When it comes to stewarding our resources, even visionary leaders can operate from a scarcity mindset. We look at our little pie of resources and divide it in to smaller and smaller pieces, trying to manage our priorities while (somehow) keeping our congregants happy. When resources are limited (and when aren’t they?), there are always winners and losers. Some things will get funded; others won’t. We may not like it, but that’s the realpolitik of church work. Or is it?
Scarcity is not a problem to God. He owns “the cattle on a thousand hills” (Ps. 50:10). In God’s economy, the only “scarcity” he faces, if we may frame it this way, is hearts not yet fully devoted to him. This is why discipling people at the integration of faith and work is important. By celebrating the wide array of work that can be done to glorify God and bear his image, we invite more people—and more time, energy, and resources—to engage actively in kingdom work. When we disciple people to connect their work and their faith, they live out that faith in deeper and wider dimensions than every before—business, teaching, engineering, the arts, and in so many other spheres. More, not less, kingdom work gets done.

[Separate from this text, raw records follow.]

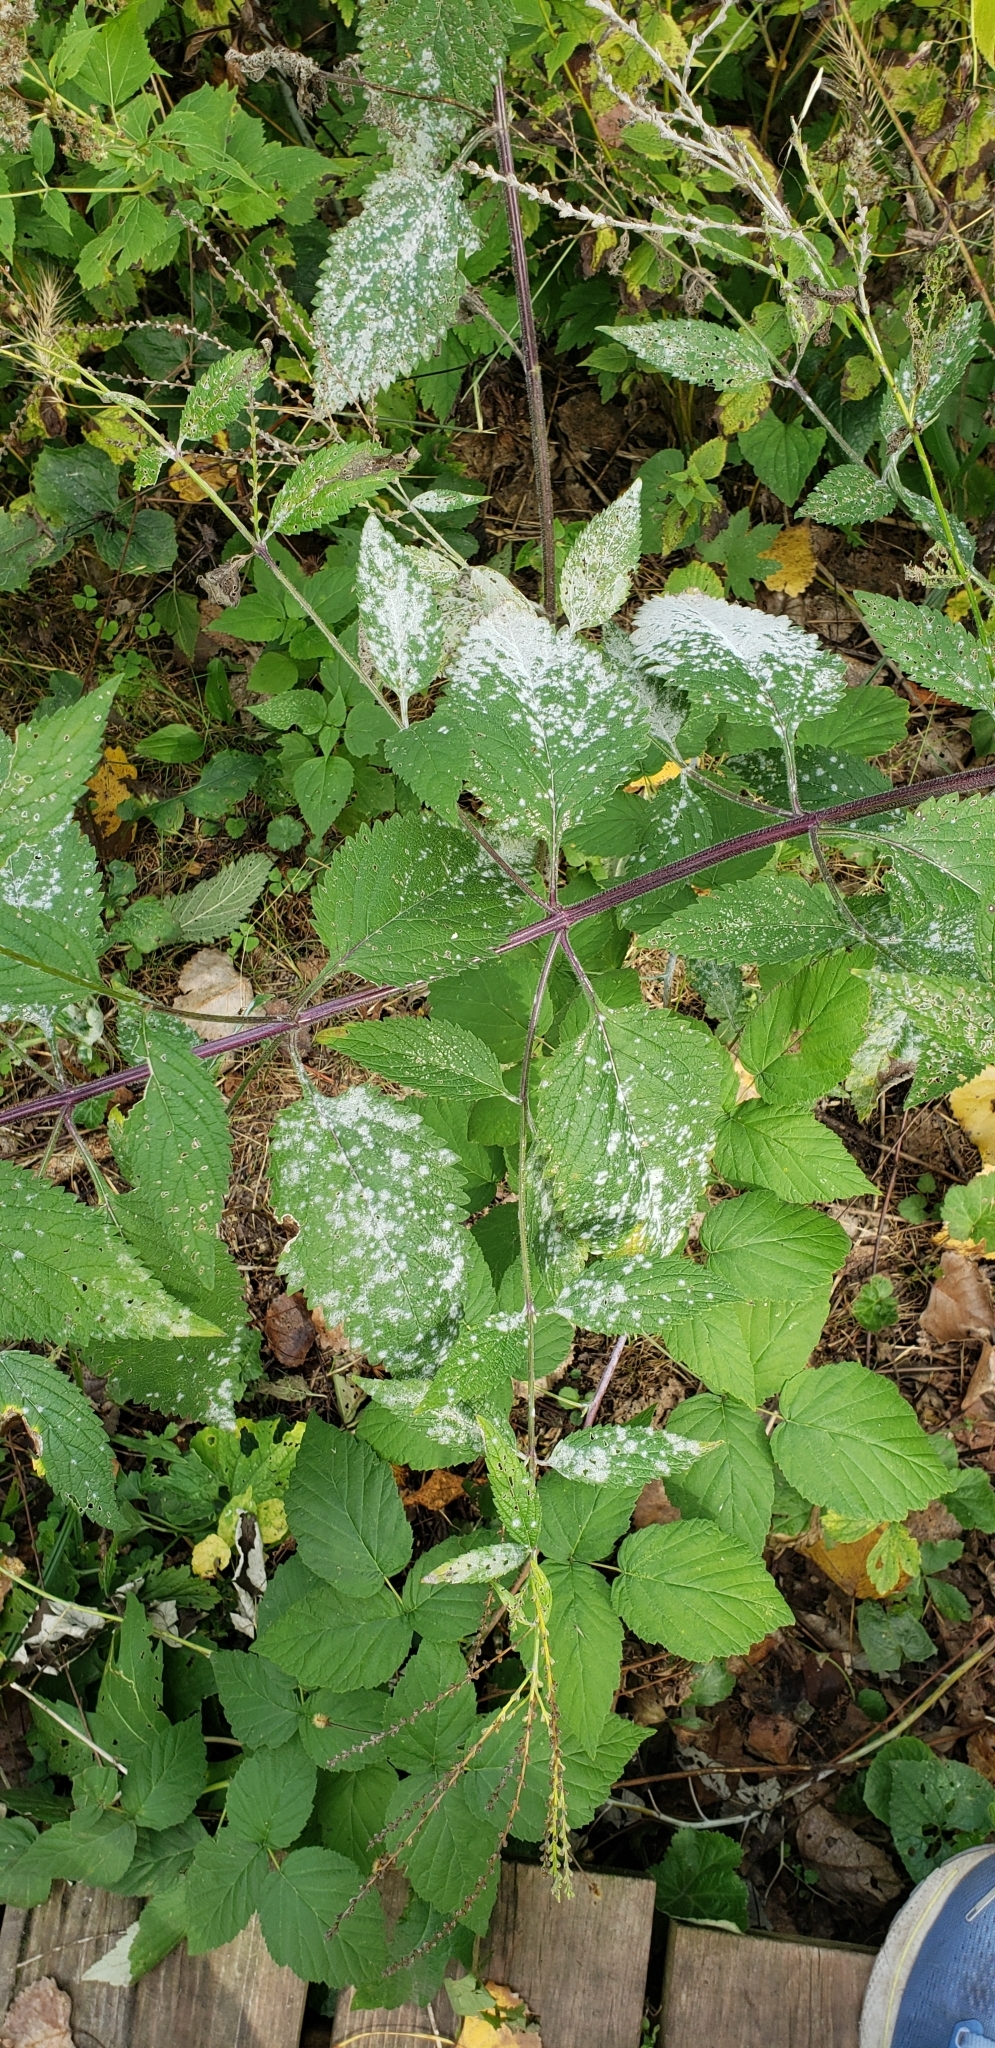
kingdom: Fungi
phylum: Ascomycota
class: Leotiomycetes
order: Helotiales
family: Erysiphaceae
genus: Golovinomyces
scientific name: Golovinomyces verbenae
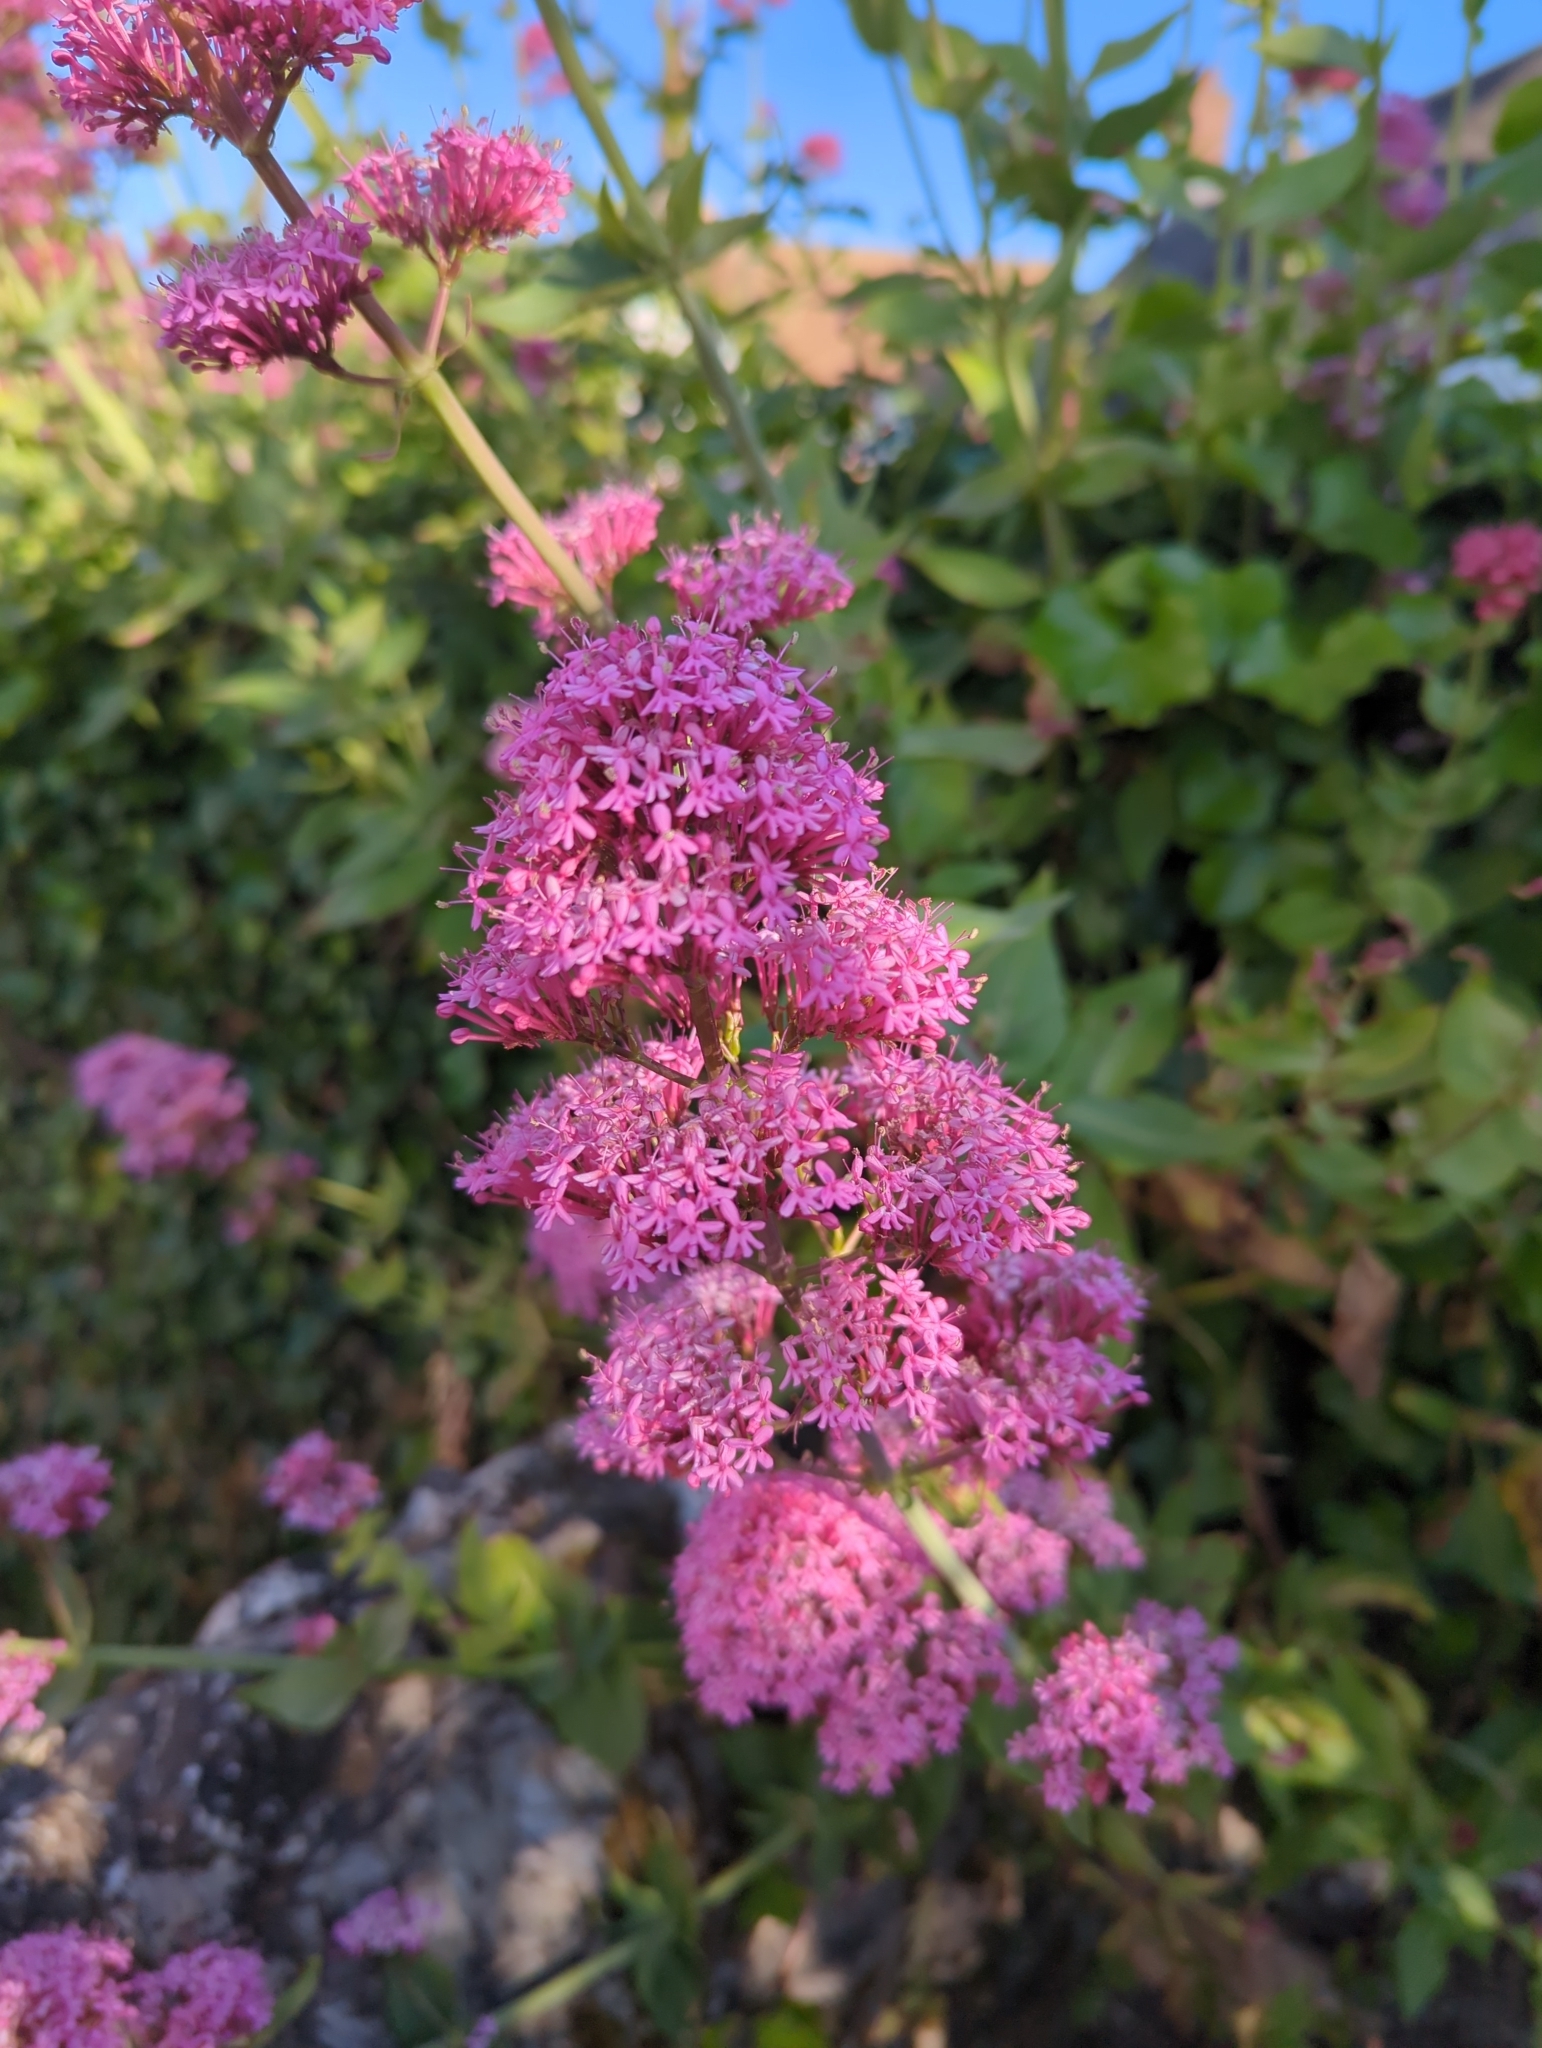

People often come to church leaders with a burden for a particular ministry, saying, “I really care about X. The church needs to focus on that.” The kingdom-expanding response is to say, “Great! You are the church. Go and do it—and how can we help you?” In their everyday work, Christians are the scattered church. They can go places and do things the institutional church never can. Discipling our congregants at the intersection of faith and work, then, is a way out of the zero-sum game.
When Each Part Does Its Work
This vision doesn’t exempt church leaders from making hard decisions and setting priorities. But we must affirm that all work matters: “And whatever you do, in word or deed, do everything in the name of the Lord Jesus, giving thanks to God the Father through him” (Col. 3:17, emphasis added). This “whatever” may mean people living out their faith in surprising ways. But it’s the role of the pastor and leader to equip people to use their gifts in that multi-faceted, God-glorifying, wondrous way that only the body of Christ can do when “each part does its work” (Eph. 4:16).
When we disciple the whole body, in all the work God has prepared in advance for us to do (Eph. 2:10), we unleash more of the fullness of Christ’s redemptive presence throughout “every square inch” of creation. Discipling people in faith and work is not a vanity project; it’s integral to the expansion of the kingdom of God.
Grow the Pie
J. T.’s question about starving children led to a passionate debate that occupied a good part of our road trip. Eventually, we landed on the “grow the pie” conclusion I’ve just described.
He is still a passionate advocate for adoption and orphan care, and I’m glad he is. Our churches need more people like him, just like we need more people to advocate for church planting, to care for the homeless, to theologically train Christians in persecuted countries, and to lead dozens of other initiatives. To do all this, we’ll need more people passionately engaged in doing their work for the kingdom of God. We’ll need to help them connect their everyday work to God’s call on their lives. Together, we’ll grow up into the fullness of what God has called us to do in Christ.